All children reported at least one adverse effect during the study period, most commonly a cough (72.7%), followed by fever (39.4%), vomiting (39.4%), and pulmonary exacerbation (30.3%). However, researchers noted that these events are common among children with CF.

A total of 21 serious adverse effects were reported in 11 children, and most were linked to liver damage, as shown by increased levels of alanine and aspartate transaminases — two markers of liver damage. In 10 children, levels more than three times higher than normal were detected. Treatment was temporarily stopped for five children who reported levels eight times higher than the upper normal limit, but only one child discontinued Kalydeco completely due to a worse liver function test after restarting Kalydeco.

The reduction in sweat chloride seen in the KIWI trial was also observed in the 84-week KLIMB trial, supporting Kalydeco’s effect on CFTR function. In addition, the children’s nutritional status continued to improve, as shown by the body mass index (BMI) z-score, a measure of body fat.

Regarding pancreatic function, the researchers saw that at the start of the study, one out of 17 children had fecal elastase-1 levels of 200 micrograms per gram (μg/g) or higher (the cutoff value to define pancreatic exocrine insufficiency). After 84 weeks, six of the children (35%) reached this value. Moreover, the blood levels of immunoreactive trypsinogen (a marker of pancreatic function) continued to decrease after 84 weeks. CF patients typically have high levels of trypsinogen.

Increases in fecal elastase-1 and reduction of blood immunoreactive trypsinogen supports Kalydeco’s effects in delaying the deterioration of pancreatic function.
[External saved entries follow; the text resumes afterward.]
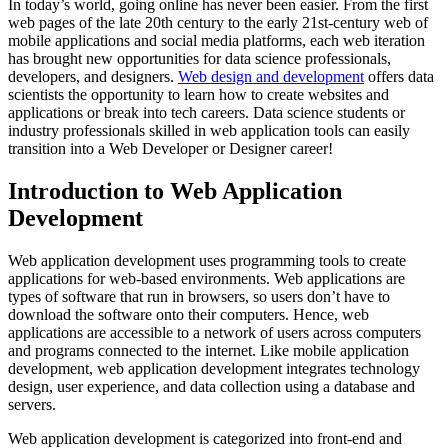
In today’s world, going online has never been easier. From the first
web pages of the late 20th century to the early 21st-century web of
mobile applications and social media platforms, each web iteration
has brought new opportunities for data science professionals,
developers, and designers.
Web design and development
offers data
scientists the opportunity to learn how to create websites and
applications or break into tech careers. Data science students or
industry professionals skilled in web application tools can easily
transition into a Web Developer or Designer career!
Introduction to Web Application
Development
Web application development uses programming tools to create
applications for web-based environments. Web applications are
types of software that run in browsers, so users don’t have to
download the software onto their computers. Hence, web
applications are accessible to a network of users across computers
and programs connected to the internet. Like mobile application
development, web application development integrates technology
design, user experience, and data collection using a database and
servers.
Web application development is categorized into front-end and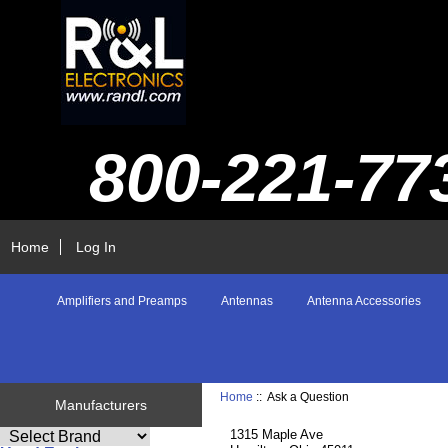
800-221-77
Home
Log In
Amplifiers and Preamps
Antennas
Antenna Accessories
Home
:: Ask a Question
Manufacturers
1315 Maple Ave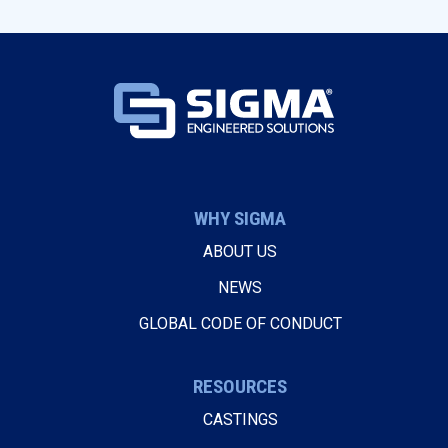
WHY SIGMA
ABOUT US
NEWS
GLOBAL CODE OF CONDUCT
RESOURCES
CASTINGS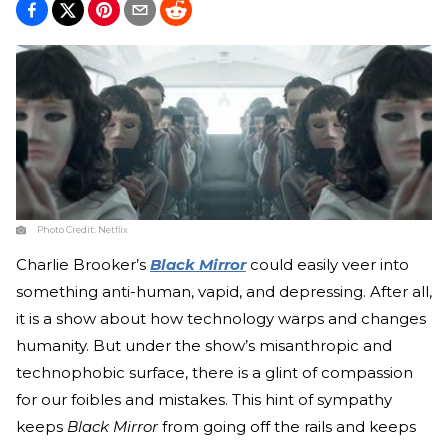
Photo Credit:
Netflix
Charlie Brooker’s
Black Mirror
could easily veer into
something anti-human, vapid, and depressing. After all,
it is a show about how technology warps and changes
humanity. But under the show’s misanthropic and
technophobic surface, there is a glint of compassion
for our foibles and mistakes. This hint of sympathy
keeps
Black Mirror
from going off the rails and keeps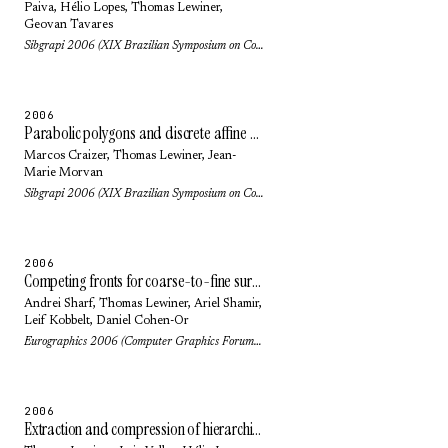
Paiva
,
Hélio Lopes
,
Thomas Lewiner
,
Geovan Tavares
Sibgrapi 2006 (XIX Brazilian Symposium on Computer Graphics and Image Processing): pp. 297-304 (2006)
2006
Parabolic polygons and discrete affine geometry
Marcos Craizer
,
Thomas Lewiner
,
Jean-
Marie Morvan
Sibgrapi 2006 (XIX Brazilian Symposium on Computer Graphics and Image Processing): pp. 19-26 (2006)
2006
Competing fronts for coarse-to-fine surface reconstruction
Andrei Sharf
,
Thomas Lewiner
,
Ariel Shamir
,
Leif Kobbelt
,
Daniel Cohen-Or
Eurographics 2006 (Computer Graphics Forum) 25(3): pp. 389-398 (2006)
2006
Extraction and compression of hierarchical isocontours from image data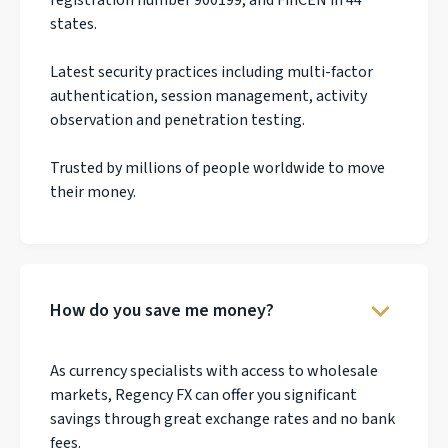
states.
Latest security practices including multi-factor
authentication, session management, activity
observation and penetration testing.
Trusted by millions of people worldwide to move
their money.
How do you save me money?
As currency specialists with access to wholesale
markets, Regency FX can offer you significant
savings through great exchange rates and no bank
fees.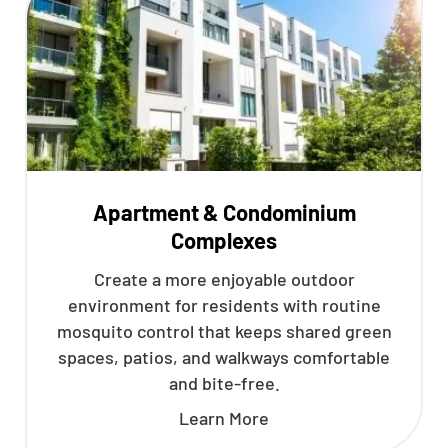
Apartment & Condominium
Complexes
Create a more enjoyable outdoor
environment for residents with routine
mosquito control that keeps shared green
spaces, patios, and walkways comfortable
and bite-free.
Learn More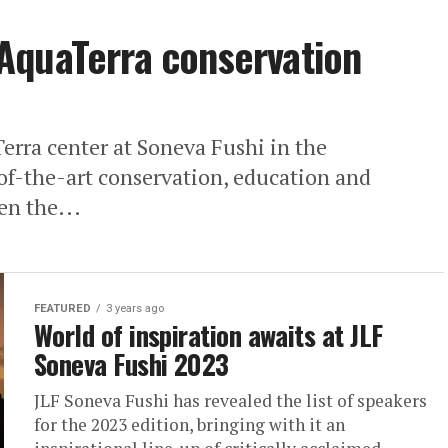
AquaTerra conservation
rra center at Soneva Fushi in the
-of-the-art conservation, education and
en the...
FEATURED
3 years ago
World of inspiration awaits at JLF
Soneva Fushi 2023
JLF Soneva Fushi has revealed the list of speakers
for the 2023 edition, bringing with it an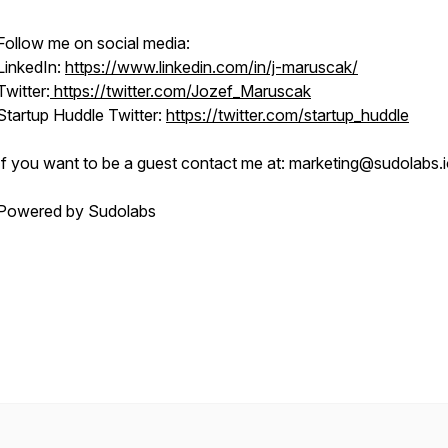
Follow me on social media:
LinkedIn:
https://www.linkedin.com/in/j-maruscak/
Twitter:
https://twitter.com/Jozef_Maruscak
Startup Huddle Twitter:
https://twitter.com/startup_huddle
If you want to be a guest contact me at: marketing@sudolabs.
Powered by Sudolabs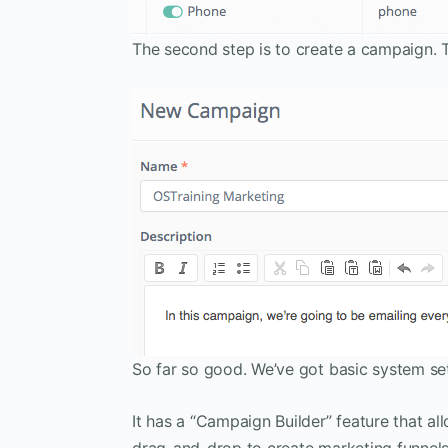
The second step is to create a campaign. 
So far so good. We’ve got basic system set
It has a “Campaign Builder” feature that a
drag-and-drop to create marketing funnel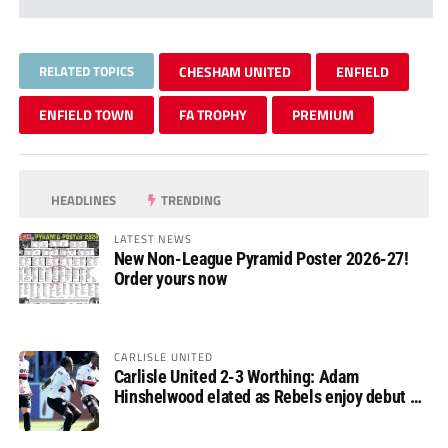
RELATED TOPICS
CHESHAM UNITED
ENFIELD
ENFIELD TOWN
FA TROPHY
PREMIUM
HEADLINES
TRENDING
LATEST NEWS
New Non-League Pyramid Poster 2026-27!
Order yours now
CARLISLE UNITED
Carlisle United 2-3 Worthing: Adam
Hinshelwood elated as Rebels enjoy debut of
glory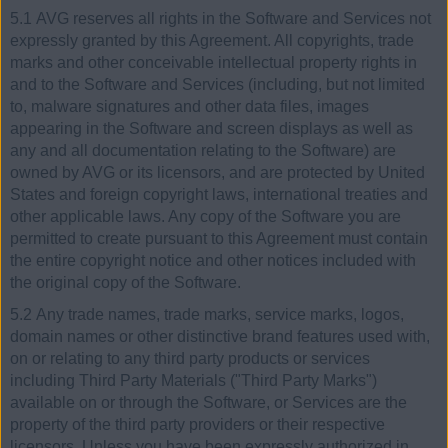
5.1 AVG reserves all rights in the Software and Services not
expressly granted by this Agreement. All copyrights, trade
marks and other conceivable intellectual property rights in
and to the Software and Services (including, but not limited
to, malware signatures and other data files, images
appearing in the Software and screen displays as well as
any and all documentation relating to the Software) are
owned by AVG or its licensors, and are protected by United
States and foreign copyright laws, international treaties and
other applicable laws. Any copy of the Software you are
permitted to create pursuant to this Agreement must contain
the entire copyright notice and other notices included with
the original copy of the Software.
5.2 Any trade names, trade marks, service marks, logos,
domain names or other distinctive brand features used with,
on or relating to any third party products or services
including Third Party Materials ("Third Party Marks")
available on or through the Software, or Services are the
property of the third party providers or their respective
licensors. Unless you have been expressly authorized in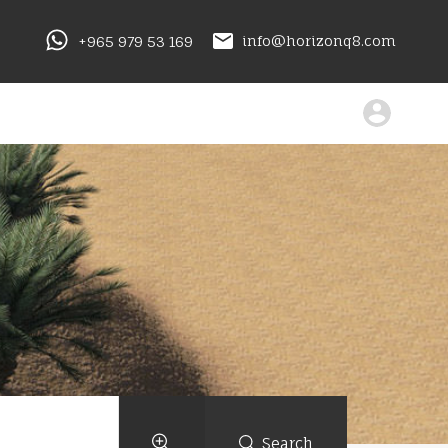
+965 979 53 169
info@horizonq8.com
Search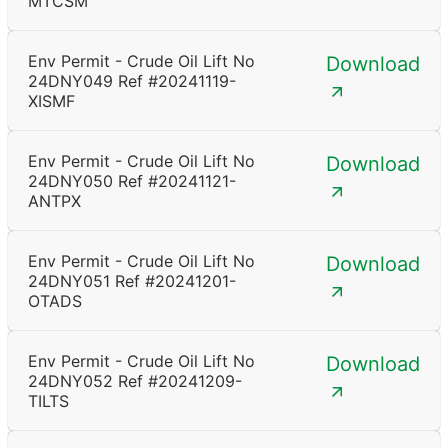
MTCSM
Env Permit - Crude Oil Lift No
Download
24DNY049 Ref #20241119-
XISMF
Env Permit - Crude Oil Lift No
Download
24DNY050 Ref #20241121-
ANTPX
Env Permit - Crude Oil Lift No
Download
24DNY051 Ref #20241201-
OTADS
Env Permit - Crude Oil Lift No
Download
24DNY052 Ref #20241209-
TILTS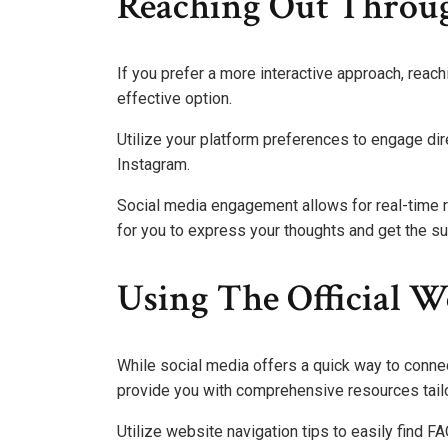
Reaching Out Throug
If you prefer a more interactive approach, reac
effective option.
Utilize your platform preferences to engage dire
Instagram.
Social media engagement allows for real-time 
for you to express your thoughts and get the s
Using The Official W
While social media offers a quick way to connec
provide you with comprehensive resources tail
Utilize website navigation tips to easily find F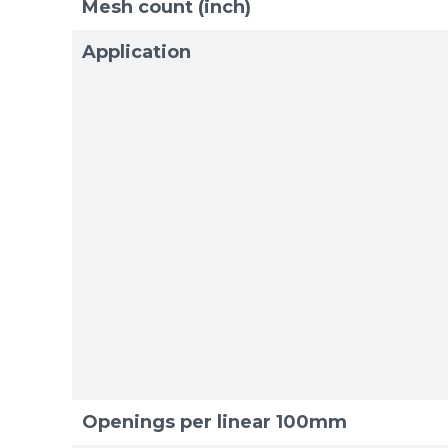
Mesh count (inch)
Application
Sizes
Sizes
Openings per linear 100mm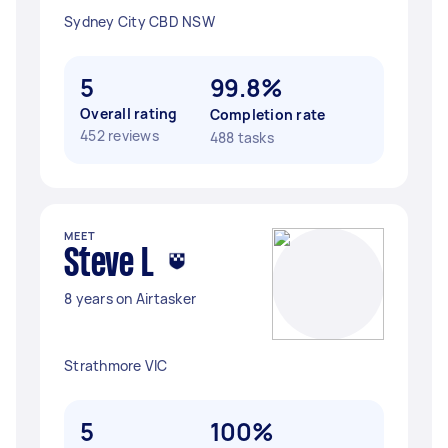
Sydney City CBD NSW
5
99.8%
Overall rating
Completion rate
452 reviews
488 tasks
MEET
Steve L
8 years on Airtasker
Strathmore VIC
5
100%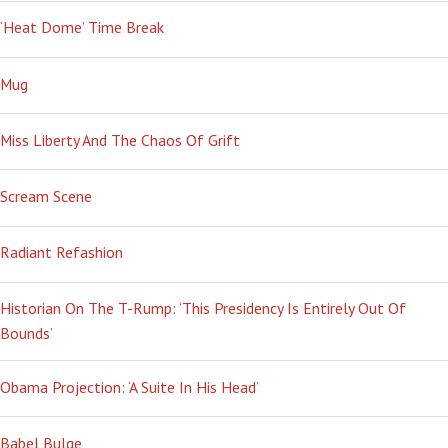
‘Heat Dome’ Time Break
Mug
Miss Liberty And The Chaos Of Grift
Scream Scene
Radiant Refashion
Historian On The T-Rump: ‘This Presidency Is Entirely Out Of
Bounds’
Obama Projection: ‘A Suite In His Head’
Babel Bulge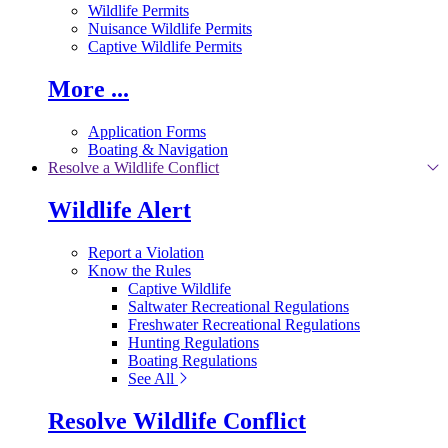
Wildlife Permits
Nuisance Wildlife Permits
Captive Wildlife Permits
More ...
Application Forms
Boating & Navigation
Resolve a Wildlife Conflict
Wildlife Alert
Report a Violation
Know the Rules
Captive Wildlife
Saltwater Recreational Regulations
Freshwater Recreational Regulations
Hunting Regulations
Boating Regulations
See All
Resolve Wildlife Conflict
“This is the first study reporting long-term safety and efficacy of ivacaftor in children aged 2 to 5 years with a CFTR gating mutation,” the researchers wrote.

“The reduction in sweat chloride concentration, growth benefits, and improvements in markers of pancreatic exocrine function observed during 24 weeks in KIWI were maintained for an additional 84 weeks in KLIMB,” they concluded.

The U.S. Food and Drug Administration recently approved Kalydeco for the treatment of CF infants 6 to 12 months old, with at least one mutation in the CFTR gene.